• _PROBLEM STATEMENT_
Please reproduce the records exactly, leaving out any pictures.

(Web page edit records)
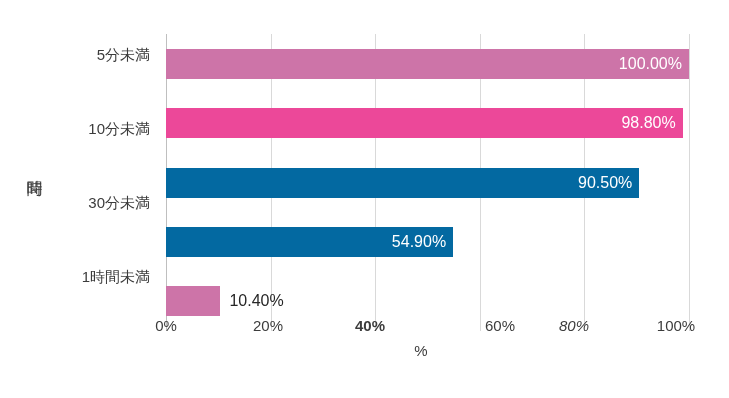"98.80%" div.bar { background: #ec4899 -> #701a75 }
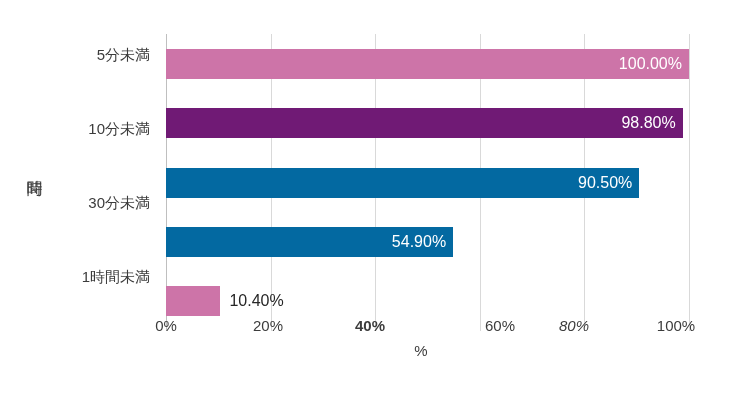"90.50%" div.bar { background: #0369a1 -> #4d7c0f }
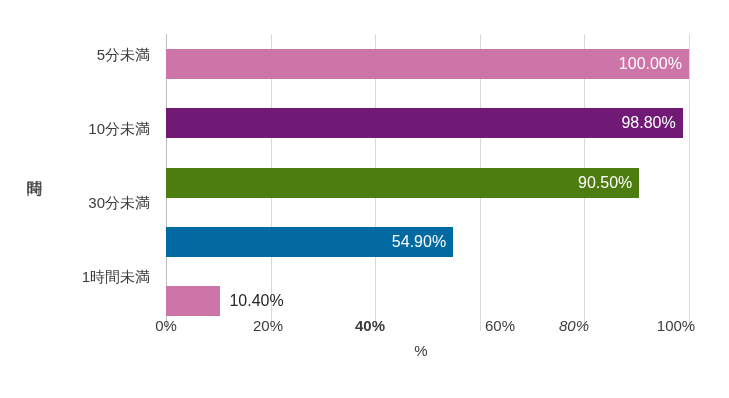"54.90%" div.bar { background: #0369a1 -> #701a75 }
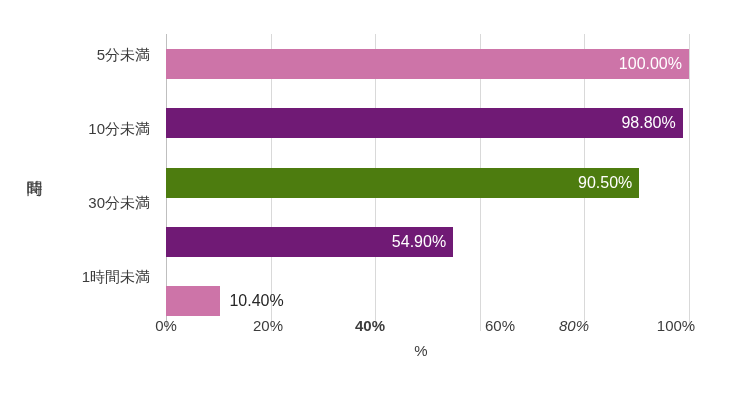"2時間以上" div.cat-label { html: none -> <div>2時間以上</div> }
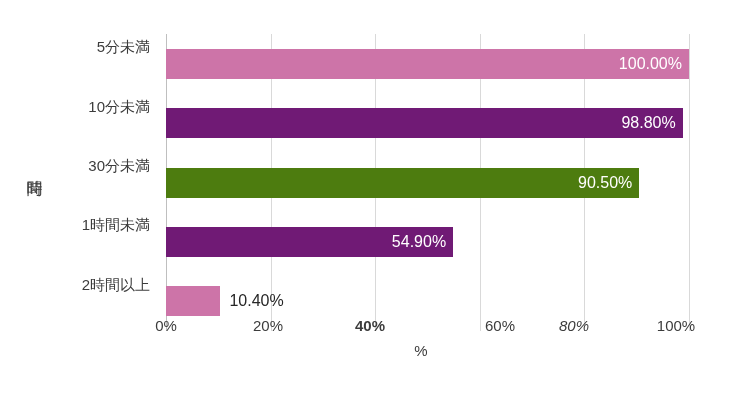"40%" span.x-tick { font-weight: bold -> none }
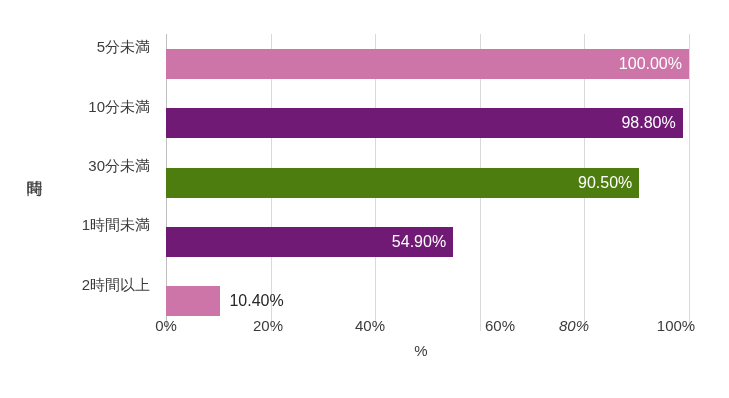"60%" span.x-tick { margin-left: 28px -> none }
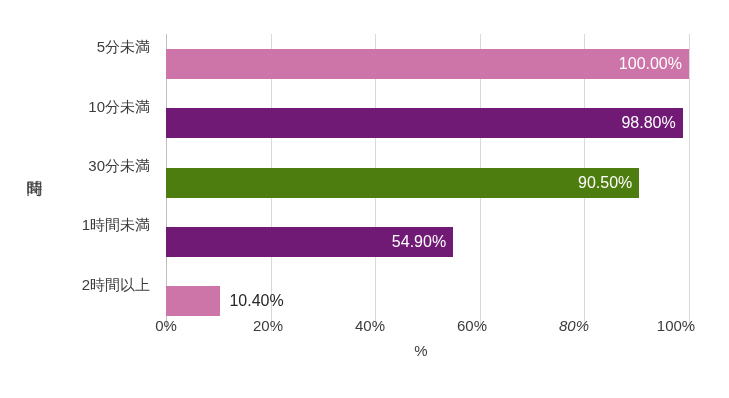"80%" span.x-tick { font-style: italic -> none }
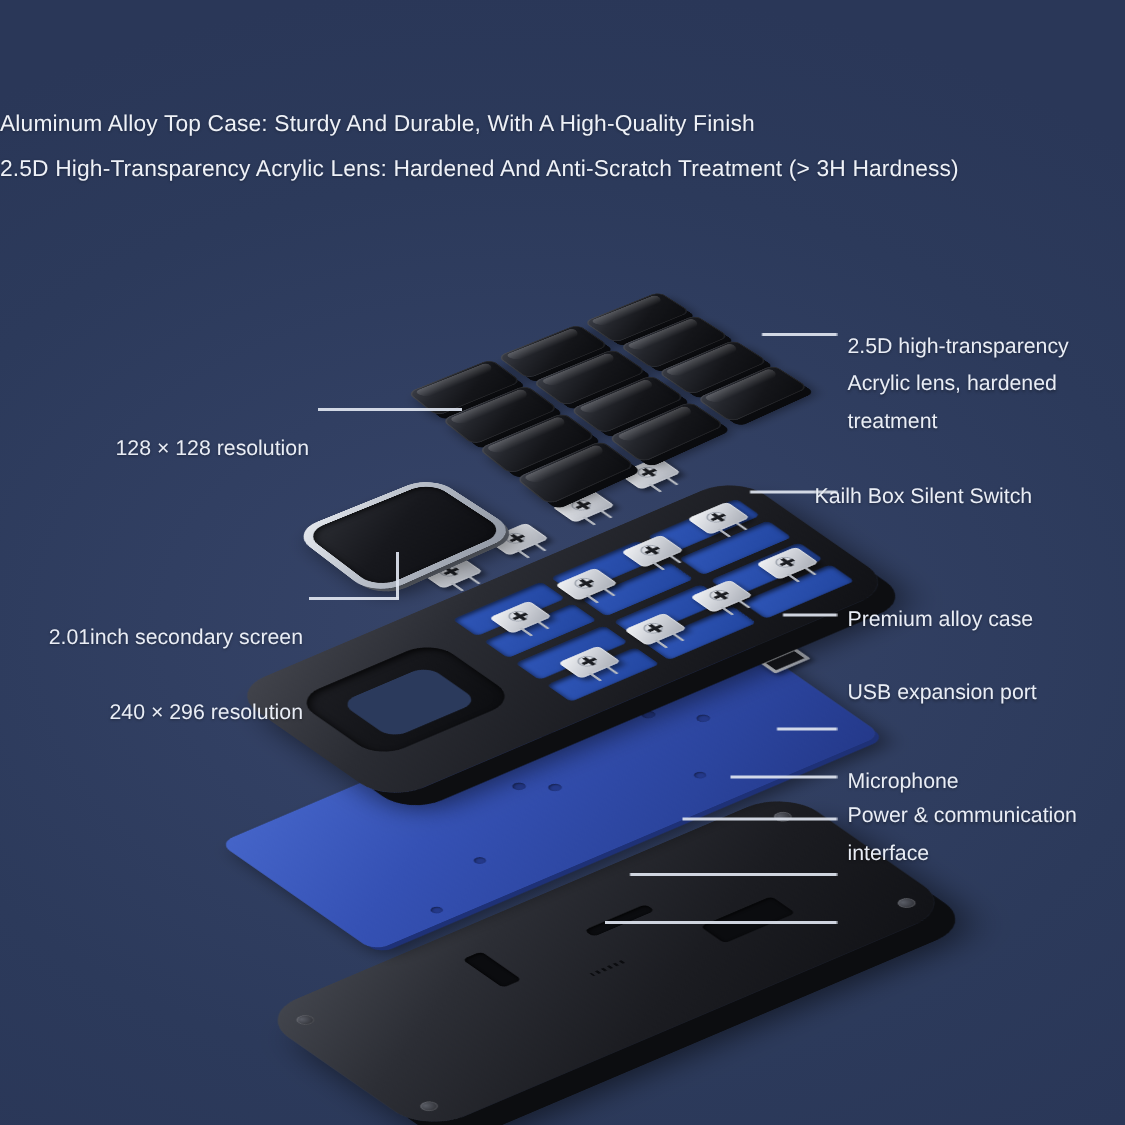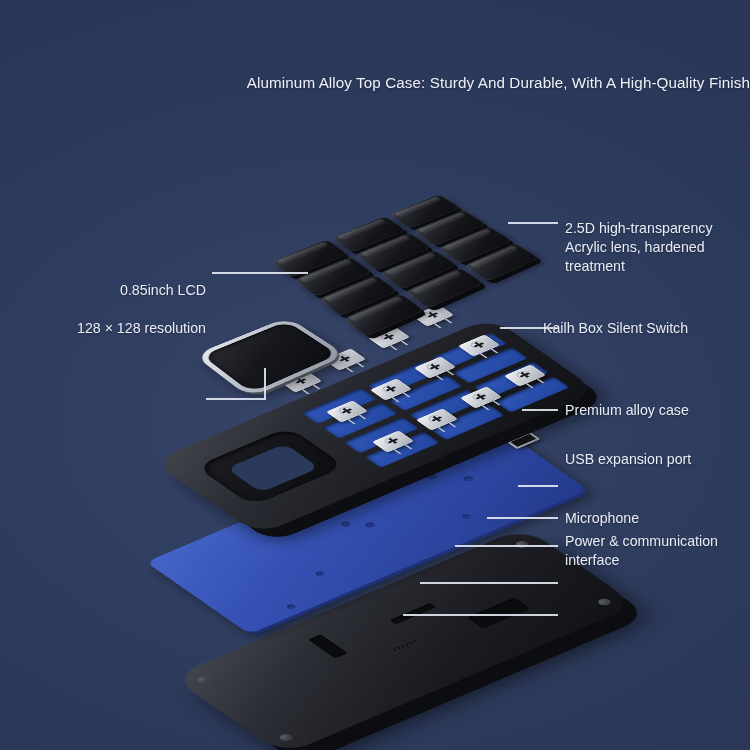"Aluminum Alloy Top Case: Sturdy" .sub { text-align: right -> left }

• _SOLUTION TO THIS PROBLEM_
"98.80%" div.bar { background: #ec4899 -> #701a75 }
"90.50%" div.bar { background: #0369a1 -> #4d7c0f }
"54.90%" div.bar { background: #0369a1 -> #701a75 }
"2時間以上" div.cat-label { html: none -> <div>2時間以上</div> }
"40%" span.x-tick { font-weight: bold -> none }
"60%" span.x-tick { margin-left: 28px -> none }
"80%" span.x-tick { font-style: italic -> none }
"Aluminum Alloy Top Case: Sturdy" .sub { text-align: right -> left }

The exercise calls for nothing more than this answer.